La época de la catastrofe ya es solamente un recuerdo surgido en la mente del anciano solitario, sentado en los sótanos en el regazo de Cleopatra. La especie humana no se extinguió. La procreación se efectúa actualmente de modo sanitario, aséptico e higiénico, parecido a una vacunación; al cabo de años de inseguridad y peligros, sobrevino una cierta estabilización. Sin embargo, la cultura no soporta el vacío; la tremenda sensación de falta de vivencias, generada por la implosión del sexo, introdujo la gastronomía en el puesto vacante. Esta última de divide en normal y viciosa; existen perversiones gulísticas, álbums de pornofrafía restauradora, y la absorción de alimentos en ciertas posiciones se considera terriblemente indecente. Está prohibido, por ejemplo, comer fruta de rodillas (la secta de viciosos de la posición arrodillada lucha actualmente por conseguir esta libertad), no se permite comer espinacas ni huevos revueltos con las piernas levantadas hacia el techo. Pero hay, ¡naturalmente!) unos locales clandestinos donde los expertos y los gourmerts disfrutan de espectáculos obscenos: a la vista de los concurrentes, unos plusmarquistas especiales se atiborran de tal suerte que a los espectadores se les hace la boca agua. De Dinamarca llegan de contrabando unos álbums pornoalimenticios, donde se muestran verdaderos horrores (sin excluir la consumición de huevos revueltos a través de una pajita, mientras el consumidor, removiendo con los dedos un plato de espinacas sazonadas con una gran cantidad de ajo y, al mismo tiempo, oliendo a salsa de carne al chile, yace encima de la mesa envuelto en un mantel, con las piernas atadas con una cuerda enganchada al molinillo del café, que sustituye en la orgía descrita la lámpara del techo). El premio Femina ha sido adjudicado este año a una novela cuyo protagonista frotaba el suelo con crema de trufa y luego lo lamía, habiéndose revolcado previamente en spaghetti. Cambió también el ideal de la belleza: ahora hay que ser un gordiflón de ciento treinta kilos de peso, ya que así se demuestra una capacidad extraordinaria del sistema digestivo. También la moda ya no es la de antes: no hay manera de distinguir a la mujer del hombre por lo que lleva encima. En los parlamentos de los estados más evolucionados se está debatiendo la cuestión de la posibilidad de iniciar a los niños en la edad escolar en los secretos de los procesos digestivos. Hasta ahora, el tema, por indecente, constituye un tabú hermético.

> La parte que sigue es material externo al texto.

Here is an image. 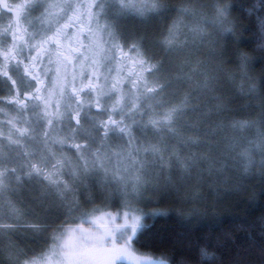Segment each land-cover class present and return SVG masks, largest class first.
<instances>
[{
  "label": "rangeland",
  "instance_id": "rangeland-1",
  "mask_svg": "<svg viewBox=\"0 0 264 264\" xmlns=\"http://www.w3.org/2000/svg\"><path fill=\"white\" fill-rule=\"evenodd\" d=\"M66 2L74 6L83 5L84 7L78 9V13H86L87 5L91 4L92 0H0V151H3L5 157L11 158L7 166L17 167V174H22L21 166L24 171H27V166L31 162L40 165L44 175L51 174L53 180H69L66 174L67 168L58 173L51 165L61 158H67L76 163L79 154L73 145L85 143L80 136L86 133L97 140L93 149L98 146L99 138L105 131L102 125L106 124L108 129L115 127L111 124L109 117L111 120L123 121L122 126L132 124L126 115L118 114V108L123 106L124 101L131 103L135 97L146 92L143 81L138 80L134 74H130L132 64L127 58H121L119 53H116V59L111 61H100L98 57H93V52L88 50L87 28L81 32V22L77 21L71 12L68 16L73 18L68 20L58 8H49L52 3ZM28 5L32 7L29 8ZM92 11L96 10L92 9ZM49 12L56 15L49 16ZM170 13V10L162 5L159 11H148L142 14L135 9H128L118 15L114 21L118 30L130 37L128 43H131L132 39L143 38L145 47L153 56L152 62H162L163 73H157L156 77H150L144 73L149 84L153 85L162 76L163 79H159V83L167 81L171 85L153 100L145 103L142 98L136 101L138 104H144L141 112L147 110L148 104L155 106L156 101H161L163 106L155 108V111L162 112L169 107L181 105V102L187 98L185 114L189 105L197 106V108L206 106L204 98L209 91L211 93L217 88L218 80L215 79L217 76L215 70L208 67L209 62L201 57H195L197 54H203L205 46L200 45L197 54L193 53L195 41L201 37L189 31V28H196L192 25L193 23L184 21L188 27L179 36L182 46L177 50L169 52L163 44L159 43L177 18V15L169 17ZM157 16L161 20L169 17V23L162 31L157 29L156 23L154 24ZM185 16H192L193 22H205L220 34V28L215 23L216 14L211 15L212 21L204 20L201 13L193 15L190 13ZM81 19L86 23L83 17ZM103 22L101 20V23ZM10 25L11 30L5 32L4 29ZM49 26L53 31L56 27H61V30L67 34L68 39L61 37L60 51L64 53V50L75 47L78 52L73 61L62 64L58 62L55 51H52L50 53L54 55L53 60L57 69L53 68L49 59L48 63H51V66L47 64L45 90L41 92L24 90L29 83L23 78H18L16 85L12 87L4 78L9 76L7 71L9 65H12L15 59L33 57L41 46L48 45L44 44L43 40L52 34L46 31ZM95 27L93 23L94 32ZM38 32L41 35H37ZM100 35L102 34L96 33L93 39ZM94 58L97 60L95 64L92 62ZM38 59L43 61L42 56ZM193 69H199V71L193 73ZM189 91L192 94V101L188 98ZM24 93L33 95L34 100L26 101L22 97ZM37 96H40L39 100L36 99ZM209 97H211L210 94ZM121 98H123L122 103L117 106L116 101ZM77 113L80 114L79 117ZM184 114L179 119L184 118ZM77 118L80 119V125L76 123ZM134 118L141 124L147 123L148 120L147 116L141 115H136ZM48 120L52 121L51 126L48 125ZM93 122L100 127H94ZM181 126L179 122L176 124L175 133L180 132ZM77 128L80 131L76 138L66 140V137L73 136V130ZM24 129L28 132L21 136L18 130ZM132 129V134L138 142L143 144L163 141L171 151L178 154L181 161L187 160L188 144L195 149L206 145L211 146L214 152L220 150L218 141L190 140L188 137L174 135L167 131H160L157 134L150 129L137 128L135 125H132ZM44 131L49 132V137L39 135L38 138H34L37 137V133L42 134ZM127 139V135L120 133L119 129H116L115 133L109 132L108 142L114 146L123 145ZM13 140H19V145L12 144ZM61 140L65 142L63 144L54 142ZM24 152L30 155L24 156ZM33 153L35 155H32ZM186 179L187 168L173 161L171 167H165L163 170L157 166L154 173L147 177V182L134 194L125 195L122 188H118L114 183L108 184L93 178L84 183H75L65 197H60L55 194L54 189L49 191L47 187L49 181L45 180L43 175L32 181L25 178L23 186L11 196L20 210V215L14 216L7 210H0V223L14 225L12 229L0 230V244L3 245L0 258H3L4 264H15L14 258L17 256L21 262L29 259L21 255L18 250L13 251L15 247L12 236H14L16 225L27 224L33 202L39 204L49 196L52 198L48 200H57L70 212L77 213L85 204L89 207H105L104 210L91 209L84 211L83 214L79 213L78 220L66 227L74 231L65 232L66 228L63 230L64 238L69 243L84 244L92 251L94 256L92 264H151L153 260H162L140 253L134 245L136 236L132 241L131 249H127L117 236L121 230H128L131 234V229L137 222L143 225V204L158 203L163 197L170 198L174 194L181 199L184 198L187 191ZM46 264H56V261L53 259Z\"/></svg>",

Finalmente las ciencias biológicas tomaron por objetivos de su desarrollo la liquidación del sexo, un órgano prehistórico superfluo. Los embriones serían concebidos sintéticamente y criados conforme a los programas de la ingeniería genética. Obteniéndose por este sistema unos individuos asesuados, lo que acabaría de una vez por todas con aquellos recuerdos espantosos de los cuales no puede librarse la memoria de los que han vivido la catástrofe del sexo. En unos laboratorios llenos de luz, verdaderos templos del progreso, nacerá el magnífico hermafrodita, mejor dicho, el ser sin sexo, y la humanidad, lavada de su infamia anterior, podrá hartarse de toda clase de frutos, prohibidos únicamente por la gastronomía.